__TASK__.
Transcribe each record precisely; images stay out.

__DATA__.
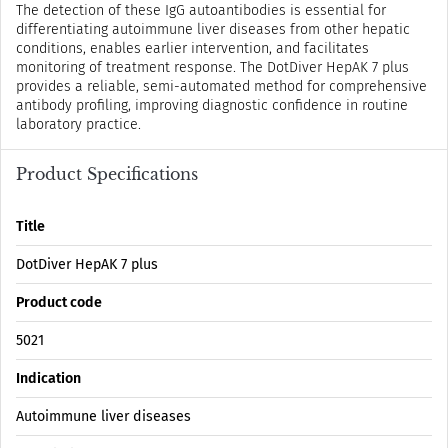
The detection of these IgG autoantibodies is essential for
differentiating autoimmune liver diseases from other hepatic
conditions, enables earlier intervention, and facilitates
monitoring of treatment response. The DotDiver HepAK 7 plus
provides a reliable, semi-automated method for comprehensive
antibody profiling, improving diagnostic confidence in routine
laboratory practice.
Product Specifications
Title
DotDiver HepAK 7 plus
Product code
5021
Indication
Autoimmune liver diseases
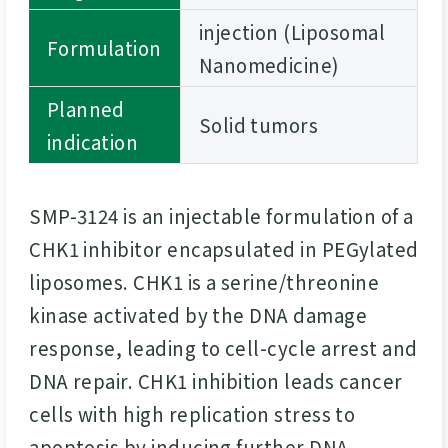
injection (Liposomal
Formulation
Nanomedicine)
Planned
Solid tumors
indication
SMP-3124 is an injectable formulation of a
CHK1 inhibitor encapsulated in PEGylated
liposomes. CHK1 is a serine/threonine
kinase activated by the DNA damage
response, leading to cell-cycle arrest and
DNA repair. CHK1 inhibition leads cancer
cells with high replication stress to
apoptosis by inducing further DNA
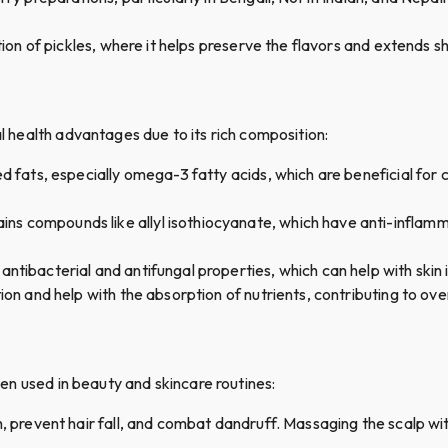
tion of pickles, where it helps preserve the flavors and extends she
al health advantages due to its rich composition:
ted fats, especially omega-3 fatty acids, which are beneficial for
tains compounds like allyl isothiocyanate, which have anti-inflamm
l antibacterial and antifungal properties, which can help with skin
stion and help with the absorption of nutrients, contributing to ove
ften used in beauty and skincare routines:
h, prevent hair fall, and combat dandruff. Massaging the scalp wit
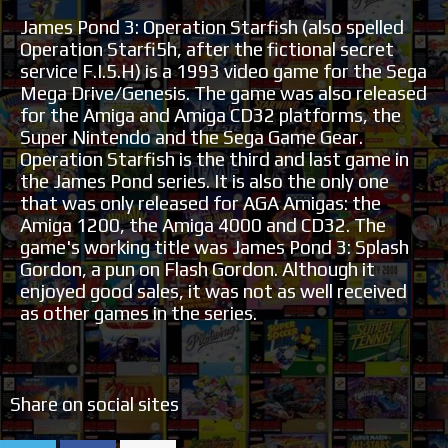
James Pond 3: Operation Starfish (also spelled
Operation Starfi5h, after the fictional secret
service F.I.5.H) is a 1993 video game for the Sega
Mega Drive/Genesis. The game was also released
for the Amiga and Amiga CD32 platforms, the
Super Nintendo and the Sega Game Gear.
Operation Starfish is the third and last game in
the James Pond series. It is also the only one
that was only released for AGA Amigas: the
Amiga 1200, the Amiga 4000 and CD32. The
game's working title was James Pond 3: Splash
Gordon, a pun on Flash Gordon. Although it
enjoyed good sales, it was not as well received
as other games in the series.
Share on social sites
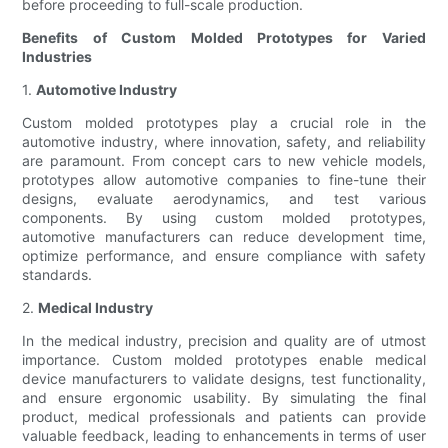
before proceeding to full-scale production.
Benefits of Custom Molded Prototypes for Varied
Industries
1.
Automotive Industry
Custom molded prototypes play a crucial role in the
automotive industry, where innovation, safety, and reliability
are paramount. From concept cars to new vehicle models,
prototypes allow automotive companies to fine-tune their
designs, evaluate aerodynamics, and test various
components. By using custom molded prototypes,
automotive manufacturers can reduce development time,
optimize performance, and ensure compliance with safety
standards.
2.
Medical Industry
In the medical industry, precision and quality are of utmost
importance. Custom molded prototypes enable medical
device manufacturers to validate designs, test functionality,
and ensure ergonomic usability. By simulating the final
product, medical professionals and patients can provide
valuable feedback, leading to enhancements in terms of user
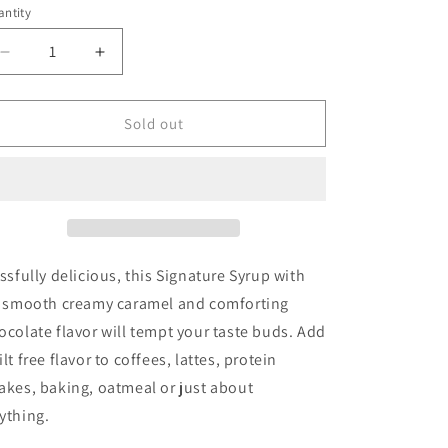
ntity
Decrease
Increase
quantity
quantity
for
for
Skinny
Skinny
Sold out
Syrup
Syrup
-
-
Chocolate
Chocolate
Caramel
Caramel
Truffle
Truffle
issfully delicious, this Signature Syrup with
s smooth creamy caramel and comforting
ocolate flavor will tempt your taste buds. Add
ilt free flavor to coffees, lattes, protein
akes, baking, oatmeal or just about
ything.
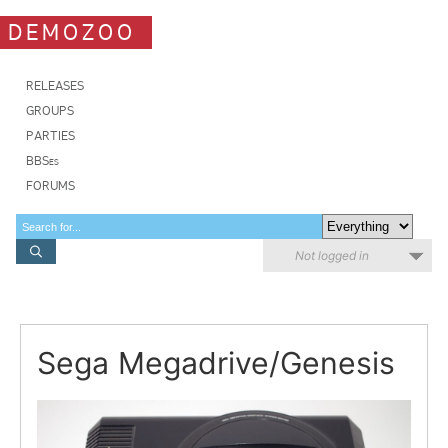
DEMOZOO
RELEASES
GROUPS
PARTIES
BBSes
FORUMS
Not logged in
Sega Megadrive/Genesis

__SOLVED PROBLEM__.
The detection of these IgG autoantibodies is essential for
differentiating autoimmune liver diseases from other hepatic
conditions, enables earlier intervention, and facilitates
monitoring of treatment response. The DotDiver HepAK 7 plus
provides a reliable, semi-automated method for comprehensive
antibody profiling, improving diagnostic confidence in routine
laboratory practice.
Product Specifications
Title
DotDiver HepAK 7 plus
Product code
5021
Indication
Autoimmune liver diseases
injection (Liposomal
Formulation
Nanomedicine)
Planned
Solid tumors
indication
SMP-3124 is an injectable formulation of a
CHK1 inhibitor encapsulated in PEGylated
liposomes. CHK1 is a serine/threonine
kinase activated by the DNA damage
response, leading to cell-cycle arrest and
DNA repair. CHK1 inhibition leads cancer
cells with high replication stress to
apoptosis by inducing further DNA
tion of pickles, where it helps preserve the flavors and extends she
al health advantages due to its rich composition:
ted fats, especially omega-3 fatty acids, which are beneficial for
tains compounds like allyl isothiocyanate, which have anti-inflamm
l antibacterial and antifungal properties, which can help with skin
stion and help with the absorption of nutrients, contributing to ove
ften used in beauty and skincare routines:
h, prevent hair fall, and combat dandruff. Massaging the scalp wit
James Pond 3: Operation Starfish (also spelled
Operation Starfi5h, after the fictional secret
service F.I.5.H) is a 1993 video game for the Sega
Mega Drive/Genesis. The game was also released
for the Amiga and Amiga CD32 platforms, the
Super Nintendo and the Sega Game Gear.
Operation Starfish is the third and last game in
the James Pond series. It is also the only one
that was only released for AGA Amigas: the
Amiga 1200, the Amiga 4000 and CD32. The
game's working title was James Pond 3: Splash
Gordon, a pun on Flash Gordon. Although it
enjoyed good sales, it was not as well received
as other games in the series.
Share on social sites
before proceeding to full-scale production.
Benefits of Custom Molded Prototypes for Varied
Industries
1.
Automotive Industry
Custom molded prototypes play a crucial role in the
automotive industry, where innovation, safety, and reliability
are paramount. From concept cars to new vehicle models,
prototypes allow automotive companies to fine-tune their
designs, evaluate aerodynamics, and test various
components. By using custom molded prototypes,
automotive manufacturers can reduce development time,
optimize performance, and ensure compliance with safety
standards.
2.
Medical Industry
In the medical industry, precision and quality are of utmost
importance. Custom molded prototypes enable medical
device manufacturers to validate designs, test functionality,
and ensure ergonomic usability. By simulating the final
product, medical professionals and patients can provide
valuable feedback, leading to enhancements in terms of user
ntity
Decrease
Increase
quantity
quantity
for
for
Skinny
Skinny
Sold out
Syrup
Syrup
-
-
Chocolate
Chocolate
Caramel
Caramel
Truffle
Truffle
issfully delicious, this Signature Syrup with
s smooth creamy caramel and comforting
ocolate flavor will tempt your taste buds. Add
ilt free flavor to coffees, lattes, protein
akes, baking, oatmeal or just about
ything.
DEMOZOO
RELEASES
GROUPS
PARTIES
BBSes
FORUMS
Not logged in
Sega Megadrive/Genesis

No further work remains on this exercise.